■ Goal ■
Reproduce each of the records below verbatim, omitting the pictures.

■ Data ■
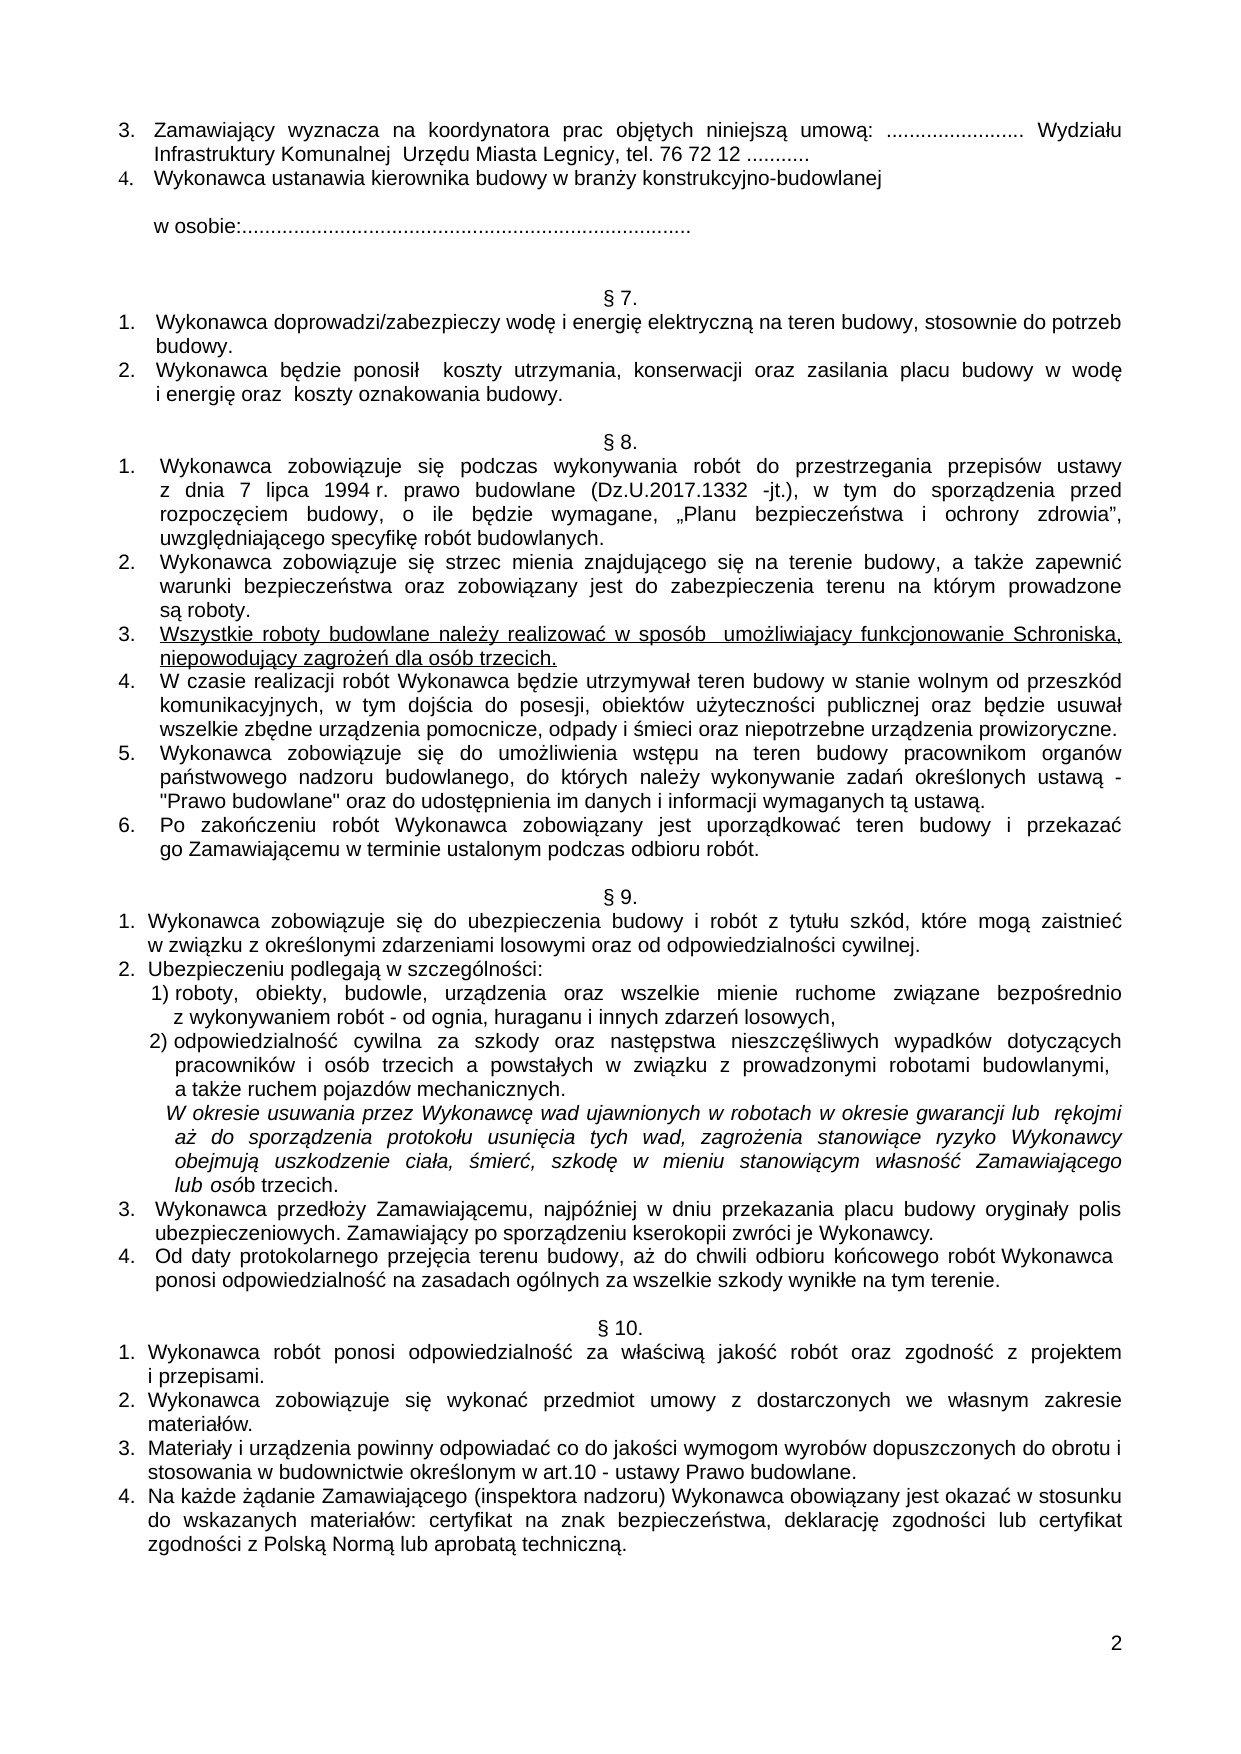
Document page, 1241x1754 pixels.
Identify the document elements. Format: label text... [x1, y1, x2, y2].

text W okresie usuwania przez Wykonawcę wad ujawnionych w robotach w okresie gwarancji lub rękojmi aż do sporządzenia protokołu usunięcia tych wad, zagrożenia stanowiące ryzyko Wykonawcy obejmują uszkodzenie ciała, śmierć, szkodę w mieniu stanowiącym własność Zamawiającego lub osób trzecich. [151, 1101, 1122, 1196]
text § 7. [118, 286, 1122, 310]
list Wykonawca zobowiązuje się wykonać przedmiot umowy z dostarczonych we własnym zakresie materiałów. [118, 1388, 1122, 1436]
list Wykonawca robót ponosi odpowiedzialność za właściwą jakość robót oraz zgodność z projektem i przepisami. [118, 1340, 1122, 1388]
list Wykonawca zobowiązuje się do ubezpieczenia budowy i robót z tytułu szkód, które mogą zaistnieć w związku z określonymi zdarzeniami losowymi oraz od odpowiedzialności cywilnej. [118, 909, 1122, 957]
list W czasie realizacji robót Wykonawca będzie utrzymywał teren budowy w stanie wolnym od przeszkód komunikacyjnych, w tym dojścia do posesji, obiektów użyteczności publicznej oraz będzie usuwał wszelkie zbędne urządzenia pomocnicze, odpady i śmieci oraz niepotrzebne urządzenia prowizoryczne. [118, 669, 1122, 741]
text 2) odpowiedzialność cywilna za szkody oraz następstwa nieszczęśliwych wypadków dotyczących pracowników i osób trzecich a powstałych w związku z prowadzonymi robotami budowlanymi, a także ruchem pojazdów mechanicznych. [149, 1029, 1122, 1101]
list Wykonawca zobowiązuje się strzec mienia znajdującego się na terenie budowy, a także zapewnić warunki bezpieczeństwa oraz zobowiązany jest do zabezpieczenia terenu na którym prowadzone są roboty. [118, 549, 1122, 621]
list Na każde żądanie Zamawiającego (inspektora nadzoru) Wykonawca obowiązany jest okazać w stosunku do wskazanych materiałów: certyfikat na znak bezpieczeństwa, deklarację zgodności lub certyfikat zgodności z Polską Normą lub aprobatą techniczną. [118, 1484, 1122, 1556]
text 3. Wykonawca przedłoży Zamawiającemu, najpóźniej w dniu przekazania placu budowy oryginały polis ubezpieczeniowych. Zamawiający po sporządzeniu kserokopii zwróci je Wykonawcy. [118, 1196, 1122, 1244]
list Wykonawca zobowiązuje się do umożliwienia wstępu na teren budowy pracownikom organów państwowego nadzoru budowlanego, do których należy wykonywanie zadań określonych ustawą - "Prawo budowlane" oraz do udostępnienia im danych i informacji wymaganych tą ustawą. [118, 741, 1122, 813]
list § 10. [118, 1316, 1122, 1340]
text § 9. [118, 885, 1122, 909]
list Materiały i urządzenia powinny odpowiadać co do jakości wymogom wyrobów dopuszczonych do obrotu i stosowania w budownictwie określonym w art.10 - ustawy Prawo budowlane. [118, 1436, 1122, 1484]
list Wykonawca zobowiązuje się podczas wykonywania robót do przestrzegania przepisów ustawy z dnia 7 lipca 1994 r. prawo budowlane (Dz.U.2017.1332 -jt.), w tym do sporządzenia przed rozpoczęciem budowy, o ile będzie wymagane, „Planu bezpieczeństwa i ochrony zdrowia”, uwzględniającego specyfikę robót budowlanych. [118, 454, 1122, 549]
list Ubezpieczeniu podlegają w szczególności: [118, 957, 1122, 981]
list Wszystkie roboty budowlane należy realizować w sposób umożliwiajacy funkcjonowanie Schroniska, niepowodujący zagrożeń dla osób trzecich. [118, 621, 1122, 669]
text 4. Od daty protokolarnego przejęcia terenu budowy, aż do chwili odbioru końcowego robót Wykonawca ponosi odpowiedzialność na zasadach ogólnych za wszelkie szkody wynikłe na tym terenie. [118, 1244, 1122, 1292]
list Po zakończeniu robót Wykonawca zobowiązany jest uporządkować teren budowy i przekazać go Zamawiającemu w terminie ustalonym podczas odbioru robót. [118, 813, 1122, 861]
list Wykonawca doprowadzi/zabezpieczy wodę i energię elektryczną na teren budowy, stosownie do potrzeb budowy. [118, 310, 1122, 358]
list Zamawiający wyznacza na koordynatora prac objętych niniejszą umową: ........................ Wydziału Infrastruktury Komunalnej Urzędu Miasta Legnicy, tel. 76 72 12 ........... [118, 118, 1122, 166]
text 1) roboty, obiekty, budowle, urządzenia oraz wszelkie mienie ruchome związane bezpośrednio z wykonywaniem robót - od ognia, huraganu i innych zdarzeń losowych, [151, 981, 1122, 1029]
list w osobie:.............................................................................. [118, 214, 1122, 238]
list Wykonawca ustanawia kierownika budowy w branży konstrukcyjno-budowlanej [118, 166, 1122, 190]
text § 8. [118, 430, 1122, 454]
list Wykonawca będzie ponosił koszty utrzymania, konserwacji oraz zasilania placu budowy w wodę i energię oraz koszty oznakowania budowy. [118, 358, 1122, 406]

■ Exercise answer ■
Document page, 1241x1754 pixels.
Identify the document elements. Format: label text... [x1, y1, x2, y2].

text W okresie usuwania przez Wykonawcę wad ujawnionych w robotach w okresie gwarancji lub rękojmi aż do sporządzenia protokołu usunięcia tych wad, zagrożenia stanowiące ryzyko Wykonawcy obejmują uszkodzenie ciała, śmierć, szkodę w mieniu stanowiącym własność Zamawiającego lub osób trzecich. [151, 1101, 1122, 1196]
text § 7. [118, 286, 1122, 310]
list Wykonawca zobowiązuje się wykonać przedmiot umowy z dostarczonych we własnym zakresie materiałów. [118, 1388, 1122, 1436]
list Wykonawca robót ponosi odpowiedzialność za właściwą jakość robót oraz zgodność z projektem i przepisami. [118, 1340, 1122, 1388]
list Wykonawca zobowiązuje się do ubezpieczenia budowy i robót z tytułu szkód, które mogą zaistnieć w związku z określonymi zdarzeniami losowymi oraz od odpowiedzialności cywilnej. [118, 909, 1122, 957]
list W czasie realizacji robót Wykonawca będzie utrzymywał teren budowy w stanie wolnym od przeszkód komunikacyjnych, w tym dojścia do posesji, obiektów użyteczności publicznej oraz będzie usuwał wszelkie zbędne urządzenia pomocnicze, odpady i śmieci oraz niepotrzebne urządzenia prowizoryczne. [118, 669, 1122, 741]
text 2) odpowiedzialność cywilna za szkody oraz następstwa nieszczęśliwych wypadków dotyczących pracowników i osób trzecich a powstałych w związku z prowadzonymi robotami budowlanymi, a także ruchem pojazdów mechanicznych. [149, 1029, 1122, 1101]
list Wykonawca zobowiązuje się strzec mienia znajdującego się na terenie budowy, a także zapewnić warunki bezpieczeństwa oraz zobowiązany jest do zabezpieczenia terenu na którym prowadzone są roboty. [118, 549, 1122, 621]
list Na każde żądanie Zamawiającego (inspektora nadzoru) Wykonawca obowiązany jest okazać w stosunku do wskazanych materiałów: certyfikat na znak bezpieczeństwa, deklarację zgodności lub certyfikat zgodności z Polską Normą lub aprobatą techniczną. [118, 1484, 1122, 1556]
text 3. Wykonawca przedłoży Zamawiającemu, najpóźniej w dniu przekazania placu budowy oryginały polis ubezpieczeniowych. Zamawiający po sporządzeniu kserokopii zwróci je Wykonawcy. [118, 1196, 1122, 1244]
list Wykonawca zobowiązuje się do umożliwienia wstępu na teren budowy pracownikom organów państwowego nadzoru budowlanego, do których należy wykonywanie zadań określonych ustawą - "Prawo budowlane" oraz do udostępnienia im danych i informacji wymaganych tą ustawą. [118, 741, 1122, 813]
list § 10. [118, 1316, 1122, 1340]
text § 9. [118, 885, 1122, 909]
list Materiały i urządzenia powinny odpowiadać co do jakości wymogom wyrobów dopuszczonych do obrotu i stosowania w budownictwie określonym w art.10 - ustawy Prawo budowlane. [118, 1436, 1122, 1484]
list Wykonawca zobowiązuje się podczas wykonywania robót do przestrzegania przepisów ustawy z dnia 7 lipca 1994 r. prawo budowlane (Dz.U.2017.1332 -jt.), w tym do sporządzenia przed rozpoczęciem budowy, o ile będzie wymagane, „Planu bezpieczeństwa i ochrony zdrowia”, uwzględniającego specyfikę robót budowlanych. [118, 454, 1122, 549]
list Ubezpieczeniu podlegają w szczególności: [118, 957, 1122, 981]
list Wszystkie roboty budowlane należy realizować w sposób umożliwiajacy funkcjonowanie Schroniska, niepowodujący zagrożeń dla osób trzecich. [118, 621, 1122, 669]
text 4. Od daty protokolarnego przejęcia terenu budowy, aż do chwili odbioru końcowego robót Wykonawca ponosi odpowiedzialność na zasadach ogólnych za wszelkie szkody wynikłe na tym terenie. [118, 1244, 1122, 1292]
list Po zakończeniu robót Wykonawca zobowiązany jest uporządkować teren budowy i przekazać go Zamawiającemu w terminie ustalonym podczas odbioru robót. [118, 813, 1122, 861]
list Wykonawca doprowadzi/zabezpieczy wodę i energię elektryczną na teren budowy, stosownie do potrzeb budowy. [118, 310, 1122, 358]
list Zamawiający wyznacza na koordynatora prac objętych niniejszą umową: ........................ Wydziału Infrastruktury Komunalnej Urzędu Miasta Legnicy, tel. 76 72 12 ........... [118, 118, 1122, 166]
text 1) roboty, obiekty, budowle, urządzenia oraz wszelkie mienie ruchome związane bezpośrednio z wykonywaniem robót - od ognia, huraganu i innych zdarzeń losowych, [151, 981, 1122, 1029]
list w osobie:.............................................................................. [118, 214, 1122, 238]
list Wykonawca ustanawia kierownika budowy w branży konstrukcyjno-budowlanej [118, 166, 1122, 190]
text § 8. [118, 430, 1122, 454]
list Wykonawca będzie ponosił koszty utrzymania, konserwacji oraz zasilania placu budowy w wodę i energię oraz koszty oznakowania budowy. [118, 358, 1122, 406]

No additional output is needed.